I'm trying to webscrape data from Google Scholar on a large list of people. I made a similar post here.
Someone mentioned the error message may not be an error, but instead a print statement. I've tried modifying my code to recognize the 429 error print statement, but the results are still the same.
scholar_ids <- character(nrow(info))
scholar_ids[] <- NA # Initialize with NA values
last_successful_iteration <- 0 # Initialize last successful iteration
i <- 1 # Start at the first row
while (i <= nrow(info)) {
id <- NULL
output <- capture.output({
tryCatch({
id <- get_scholar_id(last_name = info$last_name[i],
first_name = info$first_name[i],
affiliation = "School Name")
last_successful_iteration <- i # Update last successful iteration
}, error = function(err) {
cat("Error message:", err$message, "\n") # Print the error message
stop(err) # Stop on other errors
}, warning = function(warn) { cat("Warning: ", warn$message, "\n") })
}, type = "message")
# Check if the output contains "429"
if (any(grepl("429", output))) {
cat("Timeout.

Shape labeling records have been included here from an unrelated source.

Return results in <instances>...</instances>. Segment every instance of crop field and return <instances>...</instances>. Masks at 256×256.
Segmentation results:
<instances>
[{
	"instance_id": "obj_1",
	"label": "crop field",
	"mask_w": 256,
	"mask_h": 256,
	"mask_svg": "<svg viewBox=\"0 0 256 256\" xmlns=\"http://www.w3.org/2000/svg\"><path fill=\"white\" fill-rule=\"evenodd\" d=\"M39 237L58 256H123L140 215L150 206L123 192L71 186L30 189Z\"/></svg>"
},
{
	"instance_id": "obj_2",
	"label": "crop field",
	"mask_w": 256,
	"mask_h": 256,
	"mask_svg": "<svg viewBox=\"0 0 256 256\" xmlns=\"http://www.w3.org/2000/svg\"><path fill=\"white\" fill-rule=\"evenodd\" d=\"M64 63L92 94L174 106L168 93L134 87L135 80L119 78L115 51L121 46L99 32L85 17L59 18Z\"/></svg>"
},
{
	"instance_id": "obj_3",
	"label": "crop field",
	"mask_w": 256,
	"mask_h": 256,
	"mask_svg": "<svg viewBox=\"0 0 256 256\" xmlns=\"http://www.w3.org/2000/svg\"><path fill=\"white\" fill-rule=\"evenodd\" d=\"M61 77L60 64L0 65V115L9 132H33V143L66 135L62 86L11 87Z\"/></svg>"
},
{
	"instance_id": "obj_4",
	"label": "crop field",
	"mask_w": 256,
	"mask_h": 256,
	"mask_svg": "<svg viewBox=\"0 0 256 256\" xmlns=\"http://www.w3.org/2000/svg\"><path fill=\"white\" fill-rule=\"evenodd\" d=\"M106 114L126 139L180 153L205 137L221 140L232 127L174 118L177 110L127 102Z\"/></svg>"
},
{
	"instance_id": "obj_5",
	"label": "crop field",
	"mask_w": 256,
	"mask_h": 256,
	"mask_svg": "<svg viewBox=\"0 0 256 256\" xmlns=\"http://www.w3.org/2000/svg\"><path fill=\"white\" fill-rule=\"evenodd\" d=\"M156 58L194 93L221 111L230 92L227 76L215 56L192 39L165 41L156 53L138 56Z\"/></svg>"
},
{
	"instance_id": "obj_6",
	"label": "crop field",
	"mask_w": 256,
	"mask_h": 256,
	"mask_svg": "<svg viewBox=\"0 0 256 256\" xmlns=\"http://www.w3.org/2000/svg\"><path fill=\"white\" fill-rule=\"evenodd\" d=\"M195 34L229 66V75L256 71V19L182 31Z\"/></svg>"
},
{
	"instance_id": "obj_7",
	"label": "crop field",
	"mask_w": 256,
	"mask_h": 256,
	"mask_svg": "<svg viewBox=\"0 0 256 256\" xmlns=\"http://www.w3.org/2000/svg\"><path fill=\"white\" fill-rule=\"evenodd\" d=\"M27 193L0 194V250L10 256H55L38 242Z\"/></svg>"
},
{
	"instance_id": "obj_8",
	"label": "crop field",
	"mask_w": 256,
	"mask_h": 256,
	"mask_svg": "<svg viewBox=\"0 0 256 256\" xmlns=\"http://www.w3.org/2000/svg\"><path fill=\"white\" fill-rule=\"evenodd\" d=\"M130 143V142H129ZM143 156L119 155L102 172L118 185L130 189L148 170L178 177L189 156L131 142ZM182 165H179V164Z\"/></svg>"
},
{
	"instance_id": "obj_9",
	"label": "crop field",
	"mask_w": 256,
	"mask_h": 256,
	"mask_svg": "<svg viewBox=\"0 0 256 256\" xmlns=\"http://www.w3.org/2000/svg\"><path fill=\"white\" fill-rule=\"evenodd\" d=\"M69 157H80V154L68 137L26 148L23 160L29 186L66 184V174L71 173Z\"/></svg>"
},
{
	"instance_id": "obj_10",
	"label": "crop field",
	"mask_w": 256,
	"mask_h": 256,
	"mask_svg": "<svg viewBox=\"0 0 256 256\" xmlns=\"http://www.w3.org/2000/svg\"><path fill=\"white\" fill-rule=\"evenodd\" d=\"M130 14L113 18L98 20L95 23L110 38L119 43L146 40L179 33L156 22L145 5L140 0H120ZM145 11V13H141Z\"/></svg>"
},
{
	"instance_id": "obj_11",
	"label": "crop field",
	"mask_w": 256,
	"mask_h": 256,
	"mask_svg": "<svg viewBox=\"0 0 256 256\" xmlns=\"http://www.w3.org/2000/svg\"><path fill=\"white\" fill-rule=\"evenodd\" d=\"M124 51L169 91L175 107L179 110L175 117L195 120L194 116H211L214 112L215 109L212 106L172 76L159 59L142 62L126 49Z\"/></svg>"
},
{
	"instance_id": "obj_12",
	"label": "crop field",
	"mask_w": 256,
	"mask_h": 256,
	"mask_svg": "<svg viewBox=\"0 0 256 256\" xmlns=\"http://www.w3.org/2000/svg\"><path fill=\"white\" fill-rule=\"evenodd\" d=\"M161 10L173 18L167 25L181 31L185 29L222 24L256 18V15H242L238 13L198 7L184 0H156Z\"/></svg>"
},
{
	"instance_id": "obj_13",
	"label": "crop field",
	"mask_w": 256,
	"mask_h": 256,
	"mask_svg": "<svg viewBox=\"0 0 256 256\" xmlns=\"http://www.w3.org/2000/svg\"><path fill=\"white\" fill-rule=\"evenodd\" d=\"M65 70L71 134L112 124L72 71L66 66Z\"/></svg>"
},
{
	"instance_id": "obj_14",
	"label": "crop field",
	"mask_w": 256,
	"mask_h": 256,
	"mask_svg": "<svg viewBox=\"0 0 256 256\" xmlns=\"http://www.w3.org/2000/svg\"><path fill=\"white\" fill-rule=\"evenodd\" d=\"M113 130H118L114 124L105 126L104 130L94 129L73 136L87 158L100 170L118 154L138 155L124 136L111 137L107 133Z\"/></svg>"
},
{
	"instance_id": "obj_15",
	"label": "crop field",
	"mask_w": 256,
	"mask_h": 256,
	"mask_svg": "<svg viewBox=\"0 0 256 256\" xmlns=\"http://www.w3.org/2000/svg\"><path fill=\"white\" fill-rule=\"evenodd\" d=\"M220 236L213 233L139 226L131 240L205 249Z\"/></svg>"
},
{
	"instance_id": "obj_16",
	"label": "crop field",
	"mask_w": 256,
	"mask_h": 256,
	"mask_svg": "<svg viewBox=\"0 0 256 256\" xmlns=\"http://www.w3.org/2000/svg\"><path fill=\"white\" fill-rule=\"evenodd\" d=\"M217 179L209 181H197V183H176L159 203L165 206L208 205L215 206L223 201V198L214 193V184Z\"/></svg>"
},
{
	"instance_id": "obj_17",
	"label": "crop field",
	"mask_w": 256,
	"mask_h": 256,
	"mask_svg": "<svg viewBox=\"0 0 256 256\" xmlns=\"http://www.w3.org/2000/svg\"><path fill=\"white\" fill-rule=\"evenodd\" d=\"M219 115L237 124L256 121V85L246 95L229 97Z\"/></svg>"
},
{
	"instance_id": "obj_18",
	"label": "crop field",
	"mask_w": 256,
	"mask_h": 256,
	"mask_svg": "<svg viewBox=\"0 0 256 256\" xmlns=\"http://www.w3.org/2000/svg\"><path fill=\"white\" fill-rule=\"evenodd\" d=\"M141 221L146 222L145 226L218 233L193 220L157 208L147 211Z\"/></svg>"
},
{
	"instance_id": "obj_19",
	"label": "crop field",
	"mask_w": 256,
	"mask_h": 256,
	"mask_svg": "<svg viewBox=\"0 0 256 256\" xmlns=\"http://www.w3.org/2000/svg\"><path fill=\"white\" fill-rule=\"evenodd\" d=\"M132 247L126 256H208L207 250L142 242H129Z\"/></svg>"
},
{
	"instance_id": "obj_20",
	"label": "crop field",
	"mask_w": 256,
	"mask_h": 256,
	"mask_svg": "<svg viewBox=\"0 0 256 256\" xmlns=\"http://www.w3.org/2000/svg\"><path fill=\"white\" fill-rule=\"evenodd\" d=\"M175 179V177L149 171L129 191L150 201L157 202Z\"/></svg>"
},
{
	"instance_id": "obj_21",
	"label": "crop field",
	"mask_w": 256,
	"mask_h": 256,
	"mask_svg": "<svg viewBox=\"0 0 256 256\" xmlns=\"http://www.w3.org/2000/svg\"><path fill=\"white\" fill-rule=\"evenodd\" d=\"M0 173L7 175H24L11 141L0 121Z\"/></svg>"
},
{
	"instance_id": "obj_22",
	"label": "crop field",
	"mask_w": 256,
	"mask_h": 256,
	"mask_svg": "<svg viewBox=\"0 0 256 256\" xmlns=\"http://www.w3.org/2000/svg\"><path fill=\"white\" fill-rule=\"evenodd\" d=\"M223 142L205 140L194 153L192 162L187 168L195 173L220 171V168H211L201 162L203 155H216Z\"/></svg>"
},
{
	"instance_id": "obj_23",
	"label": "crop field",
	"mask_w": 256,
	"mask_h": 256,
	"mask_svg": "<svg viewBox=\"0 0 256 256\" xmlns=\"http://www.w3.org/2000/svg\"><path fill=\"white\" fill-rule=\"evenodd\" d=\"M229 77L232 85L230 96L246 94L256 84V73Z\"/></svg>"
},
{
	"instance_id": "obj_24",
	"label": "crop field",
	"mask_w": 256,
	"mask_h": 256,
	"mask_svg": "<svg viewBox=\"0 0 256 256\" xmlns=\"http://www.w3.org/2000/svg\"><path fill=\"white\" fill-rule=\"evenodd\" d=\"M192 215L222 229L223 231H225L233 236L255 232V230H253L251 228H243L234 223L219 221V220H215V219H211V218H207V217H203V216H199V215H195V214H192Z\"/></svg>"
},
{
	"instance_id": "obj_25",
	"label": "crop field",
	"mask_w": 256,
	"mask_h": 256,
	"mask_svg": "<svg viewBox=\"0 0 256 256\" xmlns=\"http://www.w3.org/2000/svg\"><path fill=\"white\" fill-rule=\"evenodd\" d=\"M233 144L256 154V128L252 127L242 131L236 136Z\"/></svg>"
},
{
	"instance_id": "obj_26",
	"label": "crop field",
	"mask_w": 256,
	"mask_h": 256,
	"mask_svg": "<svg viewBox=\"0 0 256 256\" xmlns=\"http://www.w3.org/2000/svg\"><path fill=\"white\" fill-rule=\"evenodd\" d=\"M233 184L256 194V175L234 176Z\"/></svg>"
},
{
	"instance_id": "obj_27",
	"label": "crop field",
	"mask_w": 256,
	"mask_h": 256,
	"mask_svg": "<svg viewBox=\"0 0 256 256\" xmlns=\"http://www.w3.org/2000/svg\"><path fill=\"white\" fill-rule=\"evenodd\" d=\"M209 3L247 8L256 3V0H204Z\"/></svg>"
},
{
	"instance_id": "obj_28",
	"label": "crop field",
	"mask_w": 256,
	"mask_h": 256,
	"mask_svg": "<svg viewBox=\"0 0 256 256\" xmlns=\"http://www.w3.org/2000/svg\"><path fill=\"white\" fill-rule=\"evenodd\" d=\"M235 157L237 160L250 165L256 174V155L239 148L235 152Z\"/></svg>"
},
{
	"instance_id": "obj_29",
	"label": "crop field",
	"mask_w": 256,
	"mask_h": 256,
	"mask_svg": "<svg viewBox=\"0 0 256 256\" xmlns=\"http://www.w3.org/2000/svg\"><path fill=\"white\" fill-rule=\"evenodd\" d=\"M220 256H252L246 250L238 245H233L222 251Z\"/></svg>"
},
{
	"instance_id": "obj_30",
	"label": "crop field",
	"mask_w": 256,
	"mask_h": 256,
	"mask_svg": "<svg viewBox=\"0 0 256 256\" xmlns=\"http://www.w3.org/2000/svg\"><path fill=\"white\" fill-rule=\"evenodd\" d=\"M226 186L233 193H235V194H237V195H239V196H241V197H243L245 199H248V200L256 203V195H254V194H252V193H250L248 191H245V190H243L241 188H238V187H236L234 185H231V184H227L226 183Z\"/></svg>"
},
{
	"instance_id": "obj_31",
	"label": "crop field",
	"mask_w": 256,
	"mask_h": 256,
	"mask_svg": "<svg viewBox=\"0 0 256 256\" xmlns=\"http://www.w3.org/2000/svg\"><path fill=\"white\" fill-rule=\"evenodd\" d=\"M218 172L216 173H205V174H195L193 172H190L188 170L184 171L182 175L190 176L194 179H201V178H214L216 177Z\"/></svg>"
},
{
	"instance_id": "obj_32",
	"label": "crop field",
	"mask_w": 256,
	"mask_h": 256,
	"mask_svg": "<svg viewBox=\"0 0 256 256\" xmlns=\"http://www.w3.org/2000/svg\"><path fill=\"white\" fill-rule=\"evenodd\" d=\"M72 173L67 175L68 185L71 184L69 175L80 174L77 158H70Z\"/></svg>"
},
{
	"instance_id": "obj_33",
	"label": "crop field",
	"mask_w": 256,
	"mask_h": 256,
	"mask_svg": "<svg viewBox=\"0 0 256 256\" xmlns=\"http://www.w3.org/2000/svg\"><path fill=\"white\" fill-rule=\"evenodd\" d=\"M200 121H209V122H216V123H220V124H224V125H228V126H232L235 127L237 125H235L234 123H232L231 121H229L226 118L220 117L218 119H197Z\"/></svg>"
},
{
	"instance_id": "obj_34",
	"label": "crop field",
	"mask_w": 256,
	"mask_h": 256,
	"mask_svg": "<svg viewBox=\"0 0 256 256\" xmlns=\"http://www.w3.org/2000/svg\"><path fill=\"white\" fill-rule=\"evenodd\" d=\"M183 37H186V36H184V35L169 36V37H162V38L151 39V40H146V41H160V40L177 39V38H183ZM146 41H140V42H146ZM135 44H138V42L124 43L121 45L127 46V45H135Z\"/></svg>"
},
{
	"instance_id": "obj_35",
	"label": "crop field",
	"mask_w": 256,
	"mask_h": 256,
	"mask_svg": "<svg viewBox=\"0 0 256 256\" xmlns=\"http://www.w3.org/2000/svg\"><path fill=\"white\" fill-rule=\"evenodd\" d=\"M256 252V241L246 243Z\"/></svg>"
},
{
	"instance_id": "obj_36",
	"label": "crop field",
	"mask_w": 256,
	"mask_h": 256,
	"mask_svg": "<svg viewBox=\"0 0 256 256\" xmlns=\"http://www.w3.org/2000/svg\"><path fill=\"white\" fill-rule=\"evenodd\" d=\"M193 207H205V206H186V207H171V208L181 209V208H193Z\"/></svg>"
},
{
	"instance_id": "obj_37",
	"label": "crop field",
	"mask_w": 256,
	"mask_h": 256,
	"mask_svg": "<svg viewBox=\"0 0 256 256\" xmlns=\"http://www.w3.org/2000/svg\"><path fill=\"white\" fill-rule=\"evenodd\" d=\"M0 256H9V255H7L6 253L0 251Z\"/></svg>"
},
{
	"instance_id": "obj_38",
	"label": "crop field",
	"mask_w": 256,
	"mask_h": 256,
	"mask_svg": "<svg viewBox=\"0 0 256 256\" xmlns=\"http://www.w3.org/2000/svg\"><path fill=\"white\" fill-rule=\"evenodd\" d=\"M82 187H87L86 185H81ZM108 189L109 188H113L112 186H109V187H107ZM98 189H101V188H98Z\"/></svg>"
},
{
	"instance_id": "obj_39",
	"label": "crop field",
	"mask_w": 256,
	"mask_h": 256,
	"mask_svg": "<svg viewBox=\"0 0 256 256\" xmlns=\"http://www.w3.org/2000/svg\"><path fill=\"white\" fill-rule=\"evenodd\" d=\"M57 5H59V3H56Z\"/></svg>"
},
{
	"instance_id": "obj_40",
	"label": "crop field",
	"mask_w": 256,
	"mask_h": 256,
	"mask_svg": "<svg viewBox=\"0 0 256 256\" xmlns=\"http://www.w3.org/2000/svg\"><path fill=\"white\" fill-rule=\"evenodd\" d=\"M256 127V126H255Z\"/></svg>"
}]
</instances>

Pausing for 15 minutes.\n")
Sys.sleep(900) # Pause for 15 minutes (900 seconds)
next # Retry the same iteration
}
if (!is.null(id) && length(id) > 0) {
scholar_ids[i] <- id # Store the ID if successfully retrieved
}
i <- i + 1 # Increment the loop variable to move to the next iteration
# Random sleep to avoid hitting rate limits
sleep_time <- runif(n = 1, min = 10, max = 12)
Sys.sleep(sleep_time)
}
If this is relevant, the 429 error code message is output in red in the console, which is why I thought it was a real error. I also tried the advice from the person in my previous post, but it didn't work. I would appreciate any help on this issue.